Run the Python app and you should see the camera window appear, start saving data to flash on the Notecard, and immediately syncing that data to Notehub:
We found some faces: 1 to be exact! (Pending sync: 1 faces)
We found some faces: 1 to be exact! (Pending sync: 2 faces)
We found some faces: 1 to be exact! (Pending sync: 3 faces)
We found some faces: 1 to be exact! (Pending sync: 4 faces)
We found some faces: 1 to be exact! (Pending sync: 5 faces)
We found some faces: 1 to be exact! (Pending sync: 6 faces)
We found some faces: 1 to be exact! (Pending sync: 7 faces)
{'template': True}
####################
Sending a new note with 7 faces.
####################
Reminder: The full Python code can be found in this gist on GitHub.Notehub to Cloud
With project in its current state, the Notecard will start syncing data with Notehub immediately as it comes in (which is every minute). You'll see these Notes (or events) appear in the Events tab of your project:
While it's cool to see this data appear, it's not all that useful. Let's add a quick integration to build a cloud-based dashboard using Notehub Routes and Datacake.

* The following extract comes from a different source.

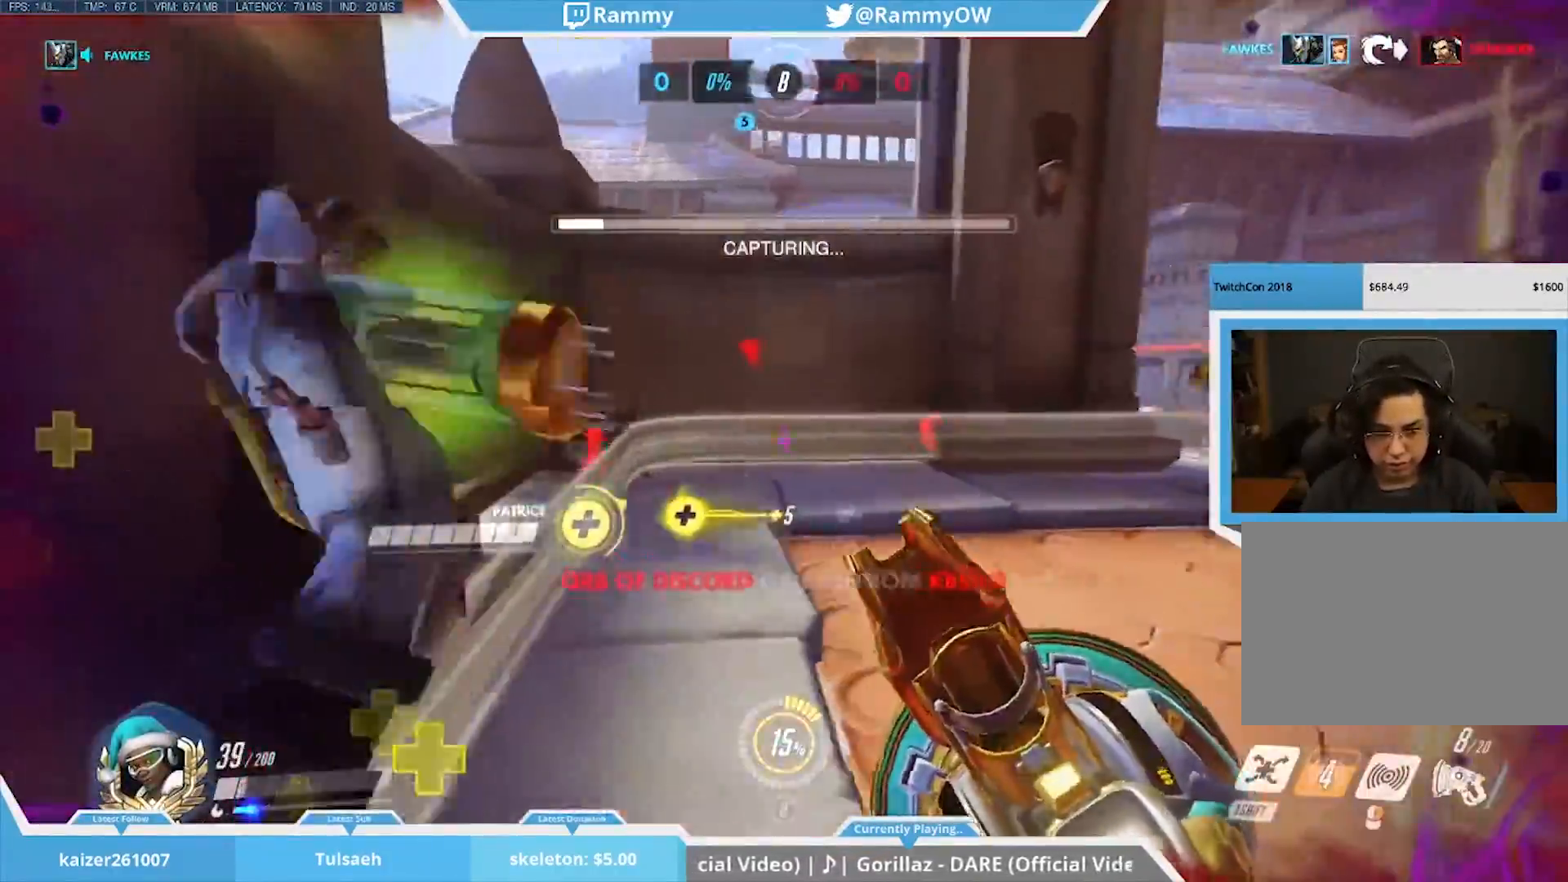
{"keys": ["d"], "mouse": [], "events": [[133, "d", "down"], [233, "a", "up"], [233, "d", "up"], [233, "w", "up"], [233, "x", "up"], [467, "d", "down"]]}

Notehub supports routing data to virtually any hosted cloud service over HTTPS and MQTT protocols. Blues provides routing tutorials that walk you through every step in the process. Routing Data to Datacake
Datacake is a low-code platform that lets you build IoT applications in a minimal amount of time (as we will see here today).
Now, if you look at one of the events sent to Notehub and view the JSON tab, you'll see a fair amount of data that you can route to Datacake:
{
"event": "1ab42897-17c6-4877-b902-c2ee1c1c7e96",
"session": "e889f105-226d-45f6-a3cc-d8028a655326",
"best_id": "dev:860322068073292",
"device": "dev:860322068073292",
"product": "product:com.blues.rlauer:faceml",
"app": "app:0c85569f-5cd8-4d84-9548-eab244c57f59",
"received": 1701718035.34947,
"req": "note.add",
"when": 1701718034,
"file": "face.qo",
"body": {
"face_count": 8,
"humidity": 27.78125,
"pressure": 983.5,
"temperature": 24.5,
"voltage": 5.171875
},
"best_location_type": "triangulated",
"best_location_when": 1701462279,
"best_lat": 43.071243,
"best_lon": -89.43282,
"best_location": "Shorewood Hills WI",
"best_country": "US",
"best_timezone": "America/Chicago",
"tri_when": 1701462279,
"tri_lat": 43.071243,
"tri_lon": -89.43282,
"tri_location": "Shorewood Hills WI",
"tri_country": "US",
"tri_timezone": "America/Chicago",
"tri_points": 3,
"status": "success",
"fleets": [
"fleet:664b55a8-d3c0-4e76-8588-90e8fef53d20"
]
}
We are going to want to route this data to Datacake, but the only values we care about are temperature
, pressure
, humidity
, voltage
, and face_count
.
Instead of reinventing the wheel, head to the complete Datacake tutorial on blues.dev to complete the initial creation of the route. Go ahead, it won't take too long I swear!
We need to make a few edits to the configuration of the fields and payload decoder settings in Datacake.
Add Fields in DatacakeSince we are sending the aforementioned temperature
, pressure
, humidity
, voltage
, and face_count
variables to Datacake, we'll need to make sure Datacake knows to expect them.
Navigate to the Fields section of your device configuration in Datacake. Make sure those values align with what's shown here (if you have additional fields, that's fine, they will just be ignored by the dashboard):
Update HTTP Payload Decoder in DatacakeDatacake has a "payload decoder" that will consume the JSON payload you send from Notehub, then massage that data into the format it needs to represent it in a dashboard.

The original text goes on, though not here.